Cell type/tissue informations is usually hidden in the sample_attributes column, which can be expanded:

from pysradb.filter_attrs import expand_sample_attribute_columns
df = db.sra_metadata('SRP017942')
expand_sample_attribute_columns(df).head()
study_accession experiment_accession experiment_title experiment_attribute sample_attribute run_accession taxon_id library_selection library_layout library_strategy library_source library_name bases spots adapter_spec avg_read_length assay_type cell_line source_name transfected_with treatment
SRP017942 SRX217028 GSM1063575: 293T_GFP; Homo sapiens; RNA-Seq GEO Accession: GSM1063575 source_name: 293T cells || cell line: 293T cells || transfected with: 3XFLAG-GFP || assay type: Riboseq SRR648667 9606 other SINGLE - RNA-Seq TRANSCRIPTOMIC   1806641316 50184481   36 riboseq 293t cells 293t cells 3xflag-gfp NaN
SRP017942 SRX217029 GSM1063576: 293T_GFP_2hrs_severe_Heat_Shock; Homo sapiens; RNA-Seq GEO Accession: GSM1063576 source_name: 293T cells || cell line: 293T cells || transfected with: 3XFLAG-GFP || treatment: severe heat shock (44C 2 hours) || assay type: Riboseq SRR648668 9606 other SINGLE - RNA-Seq TRANSCRIPTOMIC   3436984836 95471801   36 riboseq 293t cells 293t cells 3xflag-gfp severe heat shock (44c 2 hours)
SRP017942 SRX217030 GSM1063577: 293T_Hspa1a; Homo sapiens; RNA-Seq GEO Accession: GSM1063577 source_name: 293T cells || cell line: 293T cells || transfected with: 3XFLAG-Hspa1a || assay type: Riboseq SRR648669 9606 other SINGLE - RNA-Seq TRANSCRIPTOMIC   3330909216 92525256   36 riboseq 293t cells 293t cells 3xflag-hspa1a NaN
SRP017942 SRX217031 GSM1063578: 293T_Hspa1a_2hrs_severe_Heat_Shock; Homo sapiens; RNA-Seq GEO Accession: GSM1063578 source_name: 293T cells || cell line: 293T cells || transfected with: 3XFLAG-Hspa1a || treatment: severe heat shock (44C 2 hours) || assay type: Riboseq SRR648670 9606 other SINGLE - RNA-Seq TRANSCRIPTOMIC   3622123512 100614542   36 riboseq 293t cells 293t cells 3xflag-hspa1a severe heat shock (44c 2 hours)
SRP017942 SRX217956 GSM794854: 3T3-Control-Riboseq; Mus musculus; RNA-Seq GEO Accession: GSM794854 source_name: 3T3 cells || treatment: control || cell line: 3T3 cells || assay type: Riboseq SRR649752 10090 cDNA SINGLE - RNA-Seq TRANSCRIPTOMIC   594945396 16526261   36 riboseq 3t3 cells 3t3 cells NaN control

Use Case 5: Searching for datasets

Another common operation that we do on SRA is seach, plain text search.
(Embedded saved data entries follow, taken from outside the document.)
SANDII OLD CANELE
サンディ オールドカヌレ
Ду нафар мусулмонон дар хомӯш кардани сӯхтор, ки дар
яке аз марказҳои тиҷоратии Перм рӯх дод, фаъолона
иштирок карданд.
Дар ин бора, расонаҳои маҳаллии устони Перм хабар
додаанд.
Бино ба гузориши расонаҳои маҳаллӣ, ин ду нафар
If you want to look up for all projects where ribosome profiling appears somewhere in the description:

df = db.search_sra(search_str='"ribosome profiling"')
df.head()
study_accession experiment_accession experiment_title run_accession taxon_id library_selection library_layout library_strategy library_source library_name bases spots
DRP003075 DRX019536 Illumina Genome Analyzer IIx sequencing of SAMD00018584 DRR021383 83333 other SINGLE - OTHER TRANSCRIPTOMIC GAII05_3 978776480 12234706
DRP003075 DRX019537 Illumina Genome Analyzer IIx sequencing of SAMD00018585 DRR021384 83333 other SINGLE - OTHER TRANSCRIPTOMIC GAII05_4 894201680 11177521
DRP003075 DRX019538 Illumina Genome Analyzer IIx sequencing of SAMD00018586 DRR021385 83333 other SINGLE - OTHER TRANSCRIPTOMIC GAII05_5 931536720 11644209
DRP003075 DRX019540 Illumina Genome Analyzer IIx sequencing of SAMD00018588 DRR021387 83333 other SINGLE - OTHER TRANSCRIPTOMIC GAII07_4 2759398700 27593987
DRP003075 DRX019541 Illumina Genome Analyzer IIx sequencing of SAMD00018589 DRR021388 83333 other SINGLE - OTHER TRANSCRIPTOMIC GAII07_5 2386196500 23861965

Again, the results are available as a pandas dataframe and hence you can perform all subset operations post your query. Your query doesn't need to be exact.

Citation

Pending.

A lot of functionality in pysradb is based on ideas from the original SRAdb package. Please cite the original SRAdb publication:

Zhu, Yuelin, Robert M. Stephens, Paul S. Meltzer, and Sean R. Davis. "SRAdb: query and use public next-generation sequencing data from within R." BMC bioinformatics 14, no. 1 (2013): 19.